**Selected text**
<<<<

Thursday 1 January 2015

723 Henry James



Constituency : Taunton  1869-85, Bury  1885-95  ( from  1886  Liberal  Unionist )

Henry  didn't  actually  have  to  fight  a  by-election. He  challenged  the  result  in  Taunton  and  after  a  scrutiny  of  the  votes  in  March  1969  he  was  declared  a  winner. ( His  Liberal  colleague  William  Price's  position  was  unaffected. )

Henry  was  a  doctor's  son  from  Hereford. He  was  educated  at  Cheltenham  College  and
became  a  barrister. In  his  legal  career  he  utilised  the  talents  of  the  young  Asquith.

Henry  made  his  parliamentary  mark  in  1872  with  his  contributions  to  the  debates  on  the  Judicature  Act.  He  crticised  Gladstone  for  his  lukewarm  support  for  removing  Women's  Disabilities.  Nevertheless,  in  1873  Gladstone  made  Henry  Solicitor-General  and  knighted  him. Just  before  the  1874  election  he  was  made  Attorney-General. He  was  re-appointed  to  this  post  in  1880  and  steered  the  Corrupt  Practices  Act  of  1883  through  Parliament.  Roy  Jenkins  wrote  that  Henry  was  Gladstone's  favourite  law  officer  and  described  him  as  an  "agreeable, urbane, hedonistic  Whig".   In  1885 he  switched  seats  to  Bury  when  Taunton  was  reduced  to  a  single  member  constituency.

In  1886  Henry  represented  Charles  Dilke  in  the  Crawford  divorce  case  and  he  was  responsible  for  the  disastrous  advice  which  led  Dilke  to  reopen  the  case  and  ensure  his  own  downfall.

>>>>

**Exercises**
1. In one to three sentences, explain why Henry moved to Bury in 1885, according to the profile of Henry James.
2. Please carry on with the profile of Henry James, picking up after its final sentence.
The entries have no connection to the profile of Henry James.

Part of a data file
<<<<

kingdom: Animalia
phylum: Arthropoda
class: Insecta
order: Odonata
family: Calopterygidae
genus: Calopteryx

>>>>
<<<<

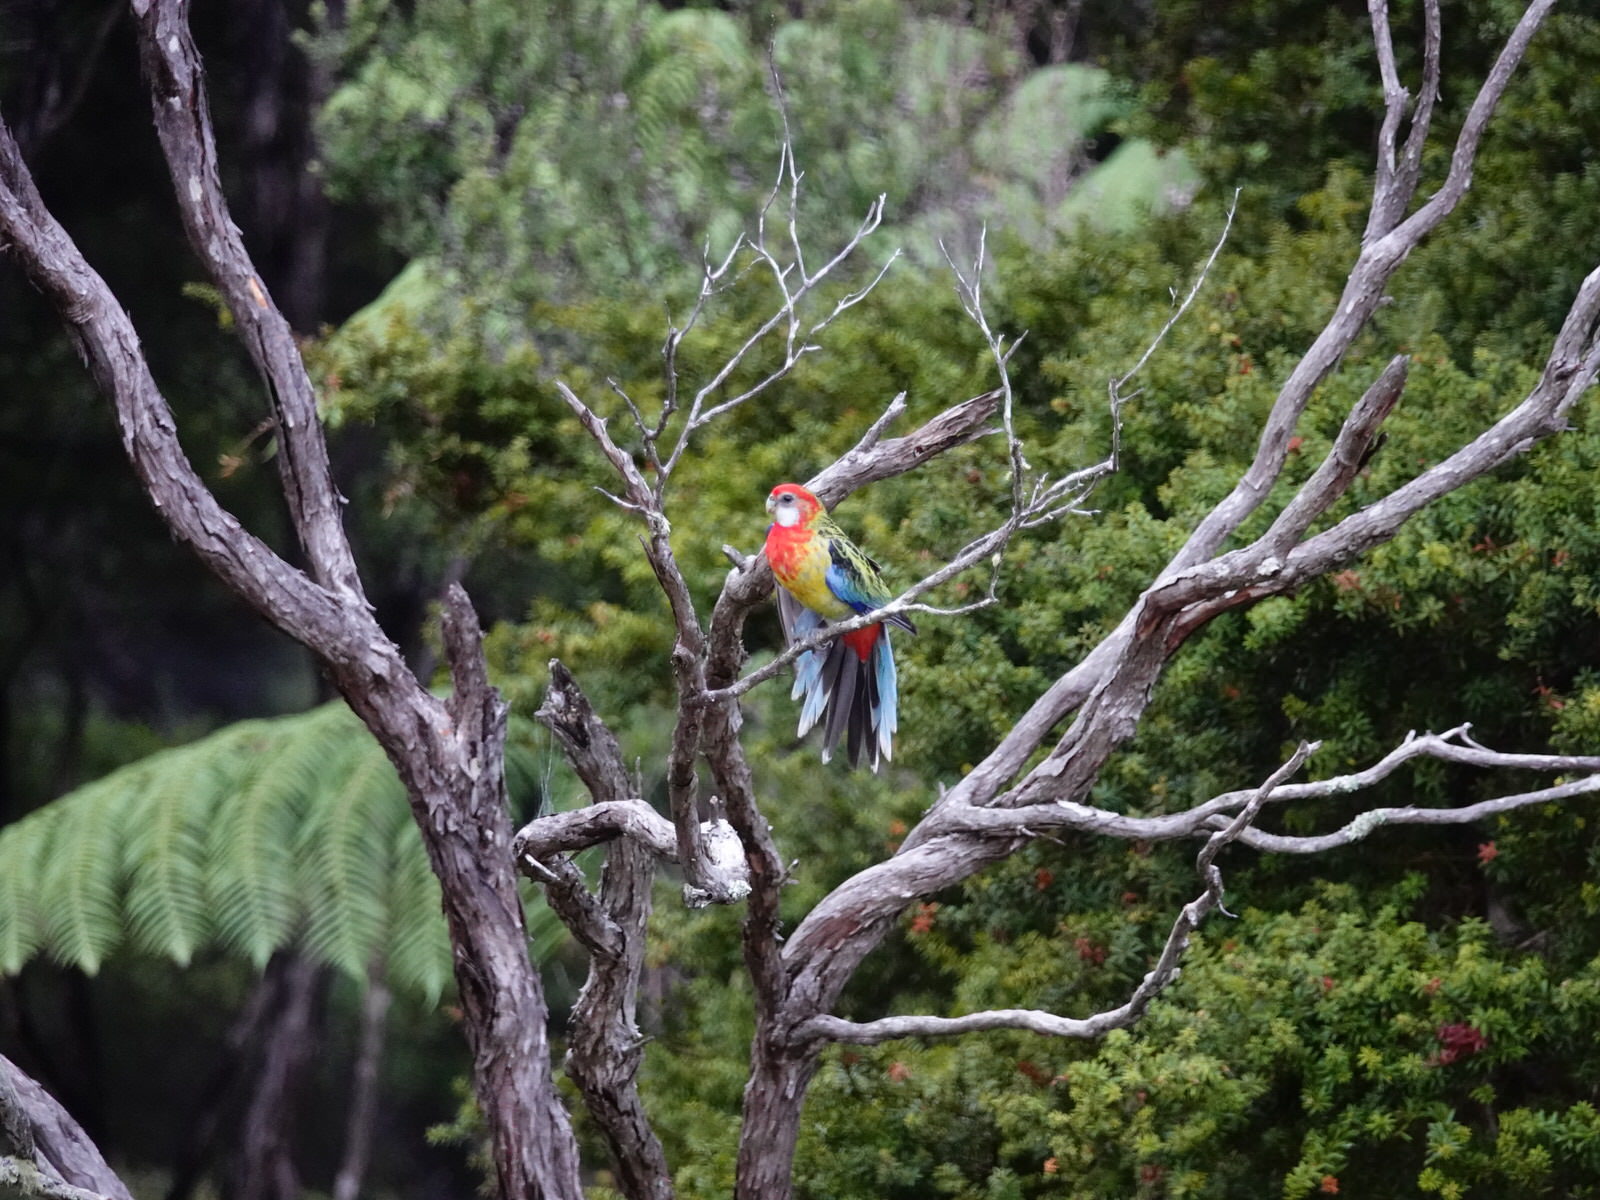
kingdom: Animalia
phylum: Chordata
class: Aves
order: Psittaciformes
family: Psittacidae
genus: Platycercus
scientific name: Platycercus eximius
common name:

>>>>

**Answers to the exercises**
1. Henry switched his seat to Bury in 1885 because Taunton was reduced to a single-member constituency.

2.
When  Gladstone  formed  his  third  ministry  he  offered  Henry  the  Lord  Chancellorship  but  Henry  was  implacably  opposed  to  Home  Rule  and  declined. This  sacrifice  made  him  a  prominent  Liberal  Unionist.  He  told  his  Bury  electors  " I  am  going  to  take  up  abode  in  no  cave. The  climate  of  a  cave  would  not  suit  me ",   The  local  Liberal  caucus  disowned  him  but  he  held  the  seat  which  had  no  significant  Irish  population. He  understood  the  local  Liberals'  anger : "they  had  won  the  seat  in  1885  for  me  and  now  a  year  afterwards  they  saw  me  holding  it  for  those  we  had  defeated".

In  1888  Henry  represented  The  Times  in  the  Parnell  Commission  investigating  the  allegation  made  by  the  paper  that  Parnell  condoned  the  Phoenix  Park  murders.

Henry  joined  Salisbury's  government  in  1895  as  Chancellor  of  the  Duchy  of  Lancaster. He  was  raised  to  the  peerage  as  Baron  James. He  opposed  Chamberlain's  Tariff  Reform   plans.

He  died  in  1911  aged  82.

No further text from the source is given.